Large numbers of corporate servers are hijacked to mine Bitcoin and other cryptocurrencies, with their owners left footing massive electricity bills. This crime category has been enabled because mining new cryptocurrency ‘coins’ is an energy-intensive, marginally-profitable process that involves complex mathematical operations. Running those operations on someone else’s server shifts the energy cost to someone else. It’s no surprise that crypto jacking overtook ransomware as the leading malware in early 2018, according to BitDefender.

Copper theft

The high cost of copper has made data centers and telecom infrastructure prime targets for scrap metal thieves after their cables. In South Africa, R5 billion (US$340m) is lost each year in copper thefts, such as the audacious raid on the City of Johannesburg’s data center in November 2017. Four suspects were caught, after R2m (US$137k) worth of copper cables were taken.

Bitcoin Heist

Four men have been charged with a series of thefts at cryptocurrency-mining data centers in Iceland, after a dramatic series of events in which one suspect, Sindri Thor Stefansson, escaped jail and briefly fled to the Netherlands.

Iceland’s cheap renewable power has made it a Mecca for Bitcoin mines. These shoestring facilities often lack features of business-grade data centers including high security, making them a target for a gang which stole 600 servers worth almost $2 million in a late 2017 crime spree, whose targets included high profile victims such as Advania in Reykjanes, and the Borealis data center in Borgarbyggð.

Skunk works

Some years back, a giant cannabis farm was reportedly found at a data center, in a joint operation involving police and IT experts. False fronts on the racks hid hydroponic growing systems and LED lighting. "It seems the legitimate business of the company was being used as a smokescreen for the real operation," said a police spokesperson. “Data centers are the ideal cover. They use lots of power, generate lots of heat, are highly secure, have powerful air filtration and plenty of room - and network operatives always act a bit stoned anyway."

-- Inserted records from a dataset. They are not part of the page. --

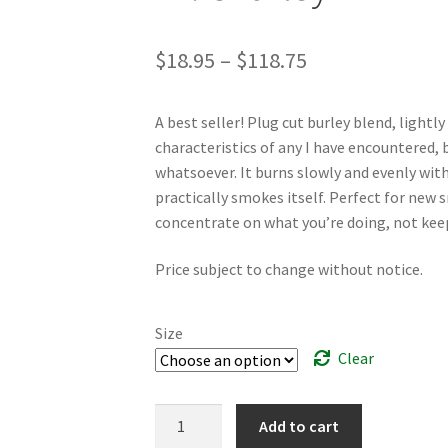
Price
$
18.95
–
$
118.75
range:
A best seller! Plug cut burley blend, lightl
$18.95
characteristics of any I have encountered, b
through
whatsoever. It burns slowly and evenly with 
practically smokes itself. Perfect for new 
$118.75
concentrate on what you’re doing, not keepi
Price subject to change without notice.
Size
Clear
Dr.
Add to cart
Charley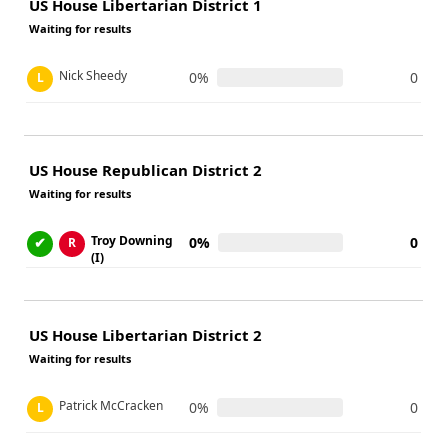
US House Libertarian District 1
Waiting for results
Nick Sheedy
0%
0
L
US House Republican District 2
Waiting for results
Troy Downing
✔
0%
0
R
(I)
US House Libertarian District 2
Waiting for results
Patrick McCracken
0%
0
L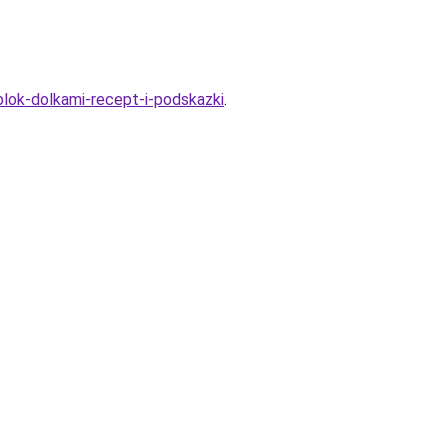
blok-dolkami-recept-i-podskazki
.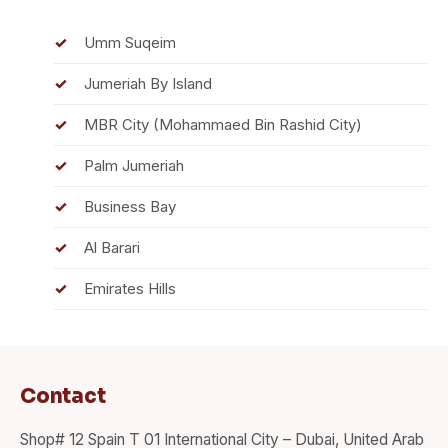
Umm Suqeim
Jumeriah By Island
MBR City (Mohammaed Bin Rashid City)
Palm Jumeriah
Business Bay
Al Barari
Emirates Hills
Contact
Shop# 12 Spain T 01 International City – Dubai, United Arab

In this instance, the guilty party is in fact news site ZDNet, which published this unlikely story on April 1.

Chief suspect

We’re not aware of anyone succeeding at data center arson, but DCPro trainer Ian Bitterlin has a few pointers on how to do it: “Walk round the outer perimeter of the property noting the location of the fiber pits and return later that night with a few chums each in a white van and armed with a balaclava, a few gallons of unleaded and a box of matches. Grenades would be better but my local garage doesn’t sell them,” he said in an entirely-theoretical opinion article. “Whip up the cast-iron pit lids, dump the petrol and, like it says on the firework boxes, ‘light and quickly retire.’

Tax dodge

Government efforts to support data centers and boost depressed areas can go wrong. In the UK, 675 people invested £79 million in 2011 in Cobalt data centers in Tyneside, and received £131 million in tax relief: they included footballers and celebrities Wayne Rooney, Jimmy Carr, Rick Parfitt, Kenny Dalglish, Roy Hodgson, Terry Venables, Arsene Wenger, and more. But the data centers were just unused shells. Apparently they did not break any laws, but are being chased for tax payments, after a crack down on “aggressive” tax avoidance schemes.